The ‘planted’ landmines can last more than 20 years in the ground”.

Last July, a taxi was hit by a land mine along Lira- Soroti road. A bus plying the Kitgum - Gulu road also rolled over a mine.

Besides, there are unexploded bombs within the villages, which could add the number of disabled people in northern Uganda.

If possible the government should start some programme for us to earn income, or build for us houses because we can no longer do anything,” pleads Daniel Ongwec, a father of two from Pader, still lying on the hospital bed.

Like Ongwec, other victims have children to look after.” How will our children grow up? Can’t the government pay school fees for our children?” ponders David Oola, a father of eight whose legs was chopped off from the knee.

As I talk with other patients outside the ward, two children draw my attention. One of them, a six-month-old girl called Caroline Aloyo is tugging at her mother’s dress. The mom has only one leg, the other having been chewed by a landmine.

The little girl was named Aloyo (an Acholi name meaning ‘ I have overcome it’) because the mother, Lucy Atuko was two months pregnant when the landmine hit her on her way to the garden last June. Now she is helpless, worn-out and desperate nothing more than a bleak future.
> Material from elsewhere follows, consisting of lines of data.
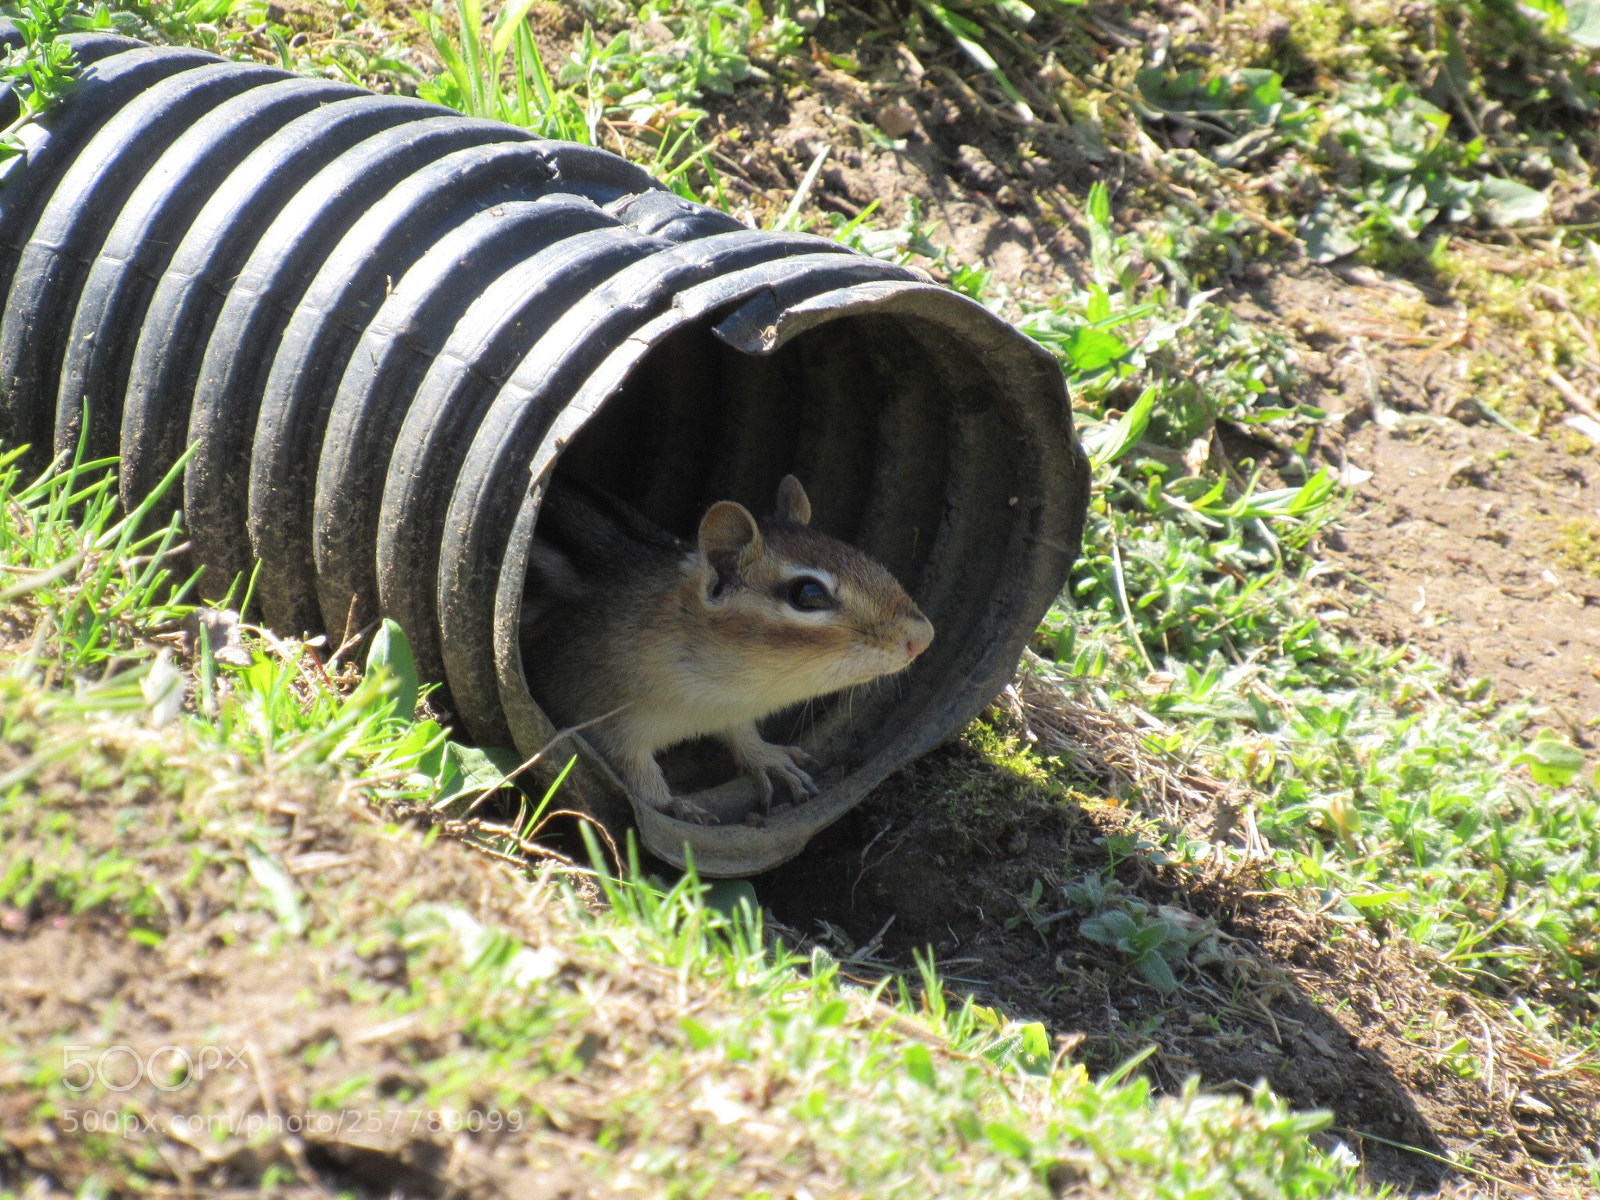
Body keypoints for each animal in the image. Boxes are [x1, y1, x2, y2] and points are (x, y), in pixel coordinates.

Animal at [520, 473, 935, 824]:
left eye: (863, 557)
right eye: (808, 593)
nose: (923, 637)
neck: (713, 691)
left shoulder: (729, 709)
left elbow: (740, 732)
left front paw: (766, 757)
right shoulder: (595, 711)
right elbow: (634, 773)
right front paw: (673, 805)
I don’t know what to do, and yet I have children to look after.

I cannot afford school fees and other necessities. The government should think of us,” she pleads, as she waits for her ‘new’ leg to be fixed.
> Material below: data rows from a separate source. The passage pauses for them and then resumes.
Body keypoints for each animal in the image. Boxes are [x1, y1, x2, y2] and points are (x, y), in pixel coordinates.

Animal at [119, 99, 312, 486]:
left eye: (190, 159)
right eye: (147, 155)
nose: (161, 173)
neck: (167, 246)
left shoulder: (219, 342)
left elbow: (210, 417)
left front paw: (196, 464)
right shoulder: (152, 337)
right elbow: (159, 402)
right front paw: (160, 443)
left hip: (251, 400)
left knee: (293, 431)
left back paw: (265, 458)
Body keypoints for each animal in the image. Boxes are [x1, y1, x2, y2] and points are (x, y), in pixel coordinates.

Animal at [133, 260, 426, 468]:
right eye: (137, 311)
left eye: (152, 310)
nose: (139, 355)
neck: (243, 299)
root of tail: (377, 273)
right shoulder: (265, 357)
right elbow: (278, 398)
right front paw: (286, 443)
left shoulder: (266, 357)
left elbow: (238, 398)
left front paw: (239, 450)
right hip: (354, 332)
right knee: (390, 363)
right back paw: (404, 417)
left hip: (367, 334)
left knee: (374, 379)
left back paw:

The artificial limbs are made locally using materials from South Africa and Geneva. The cost of fixing an artificial leg is about 400 Euro (sh1m). But, thanks to AVSI the bill has been catered for
“A prosthesis can really change the life of a person, “ says Naggi, a psychotherapist. “ If they are helped, these people can cope with the disability and regain their dignity.”

No doubt, AVSI is giving the landmine victims the chance to toddle. But they still have more cries than are being heard by the world.
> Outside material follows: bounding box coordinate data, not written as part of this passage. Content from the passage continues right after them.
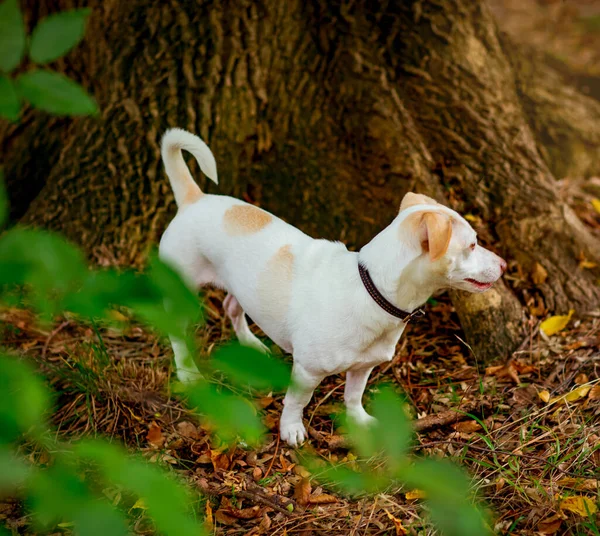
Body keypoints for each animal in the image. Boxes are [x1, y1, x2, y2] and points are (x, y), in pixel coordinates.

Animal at [159, 127, 506, 446]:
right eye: (472, 245)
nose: (504, 265)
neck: (371, 290)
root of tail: (194, 199)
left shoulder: (363, 368)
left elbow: (353, 395)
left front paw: (359, 421)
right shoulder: (306, 372)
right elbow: (296, 401)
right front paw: (291, 429)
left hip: (240, 286)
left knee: (231, 307)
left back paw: (250, 343)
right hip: (180, 291)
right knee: (176, 332)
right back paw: (187, 371)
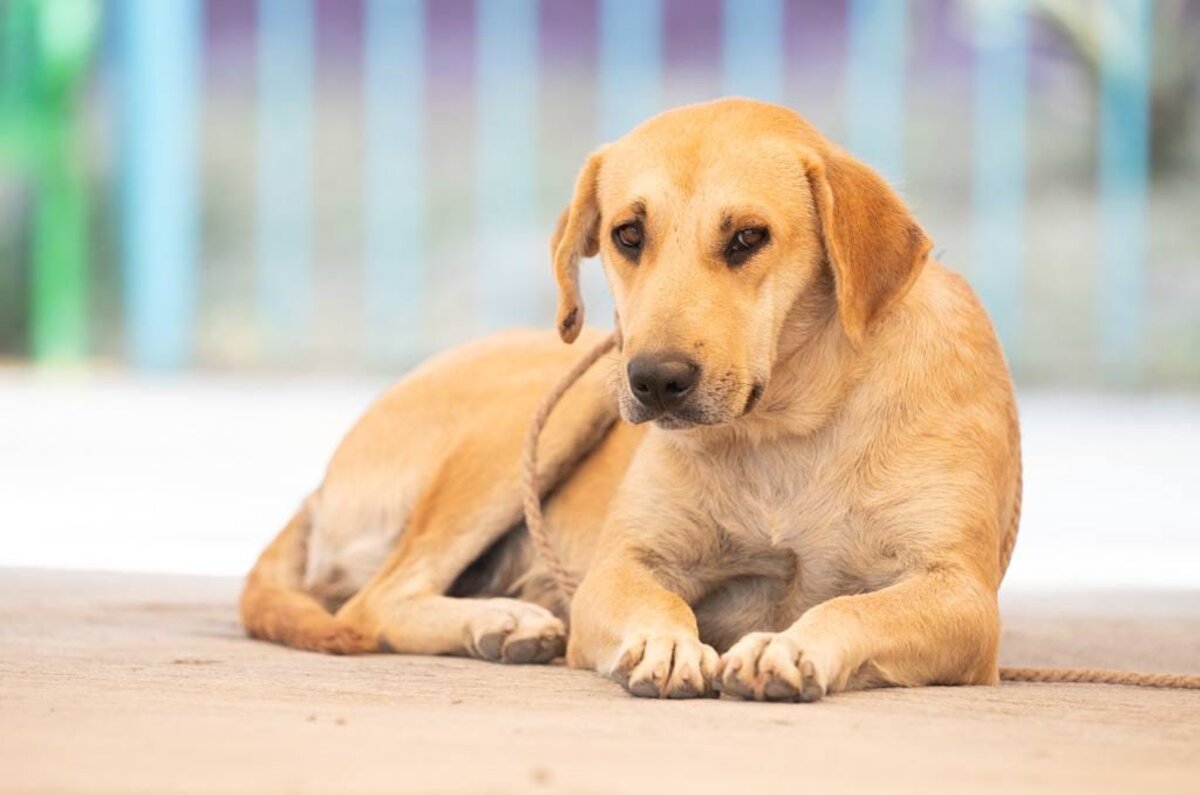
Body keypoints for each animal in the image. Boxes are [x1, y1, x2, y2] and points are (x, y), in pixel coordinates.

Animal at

Just as I was folding my notebook to move away, Jenty Anek, a sickly old woman seated on the veranda and leaning backwards against a pillar of the male ward raised her voice and asked, “What about me?”

I was touched and felt guilty for not talking to her. I had wrongly assumed that the eight sampled interviews could be representative, and probably reflect the needs of the other victims.

It was a mistake; the old woman had her side of the story.

“Look! I don’t walk any more. With all the orphans I have, what does the government think about us?”

pleads Anek, pointing at her amputated leg.

All but a few of the bleeding hearts!

Behind them are thousands other victims in northern Uganda whose lives have been effectively knocked off the road by those who wield the gun of terror.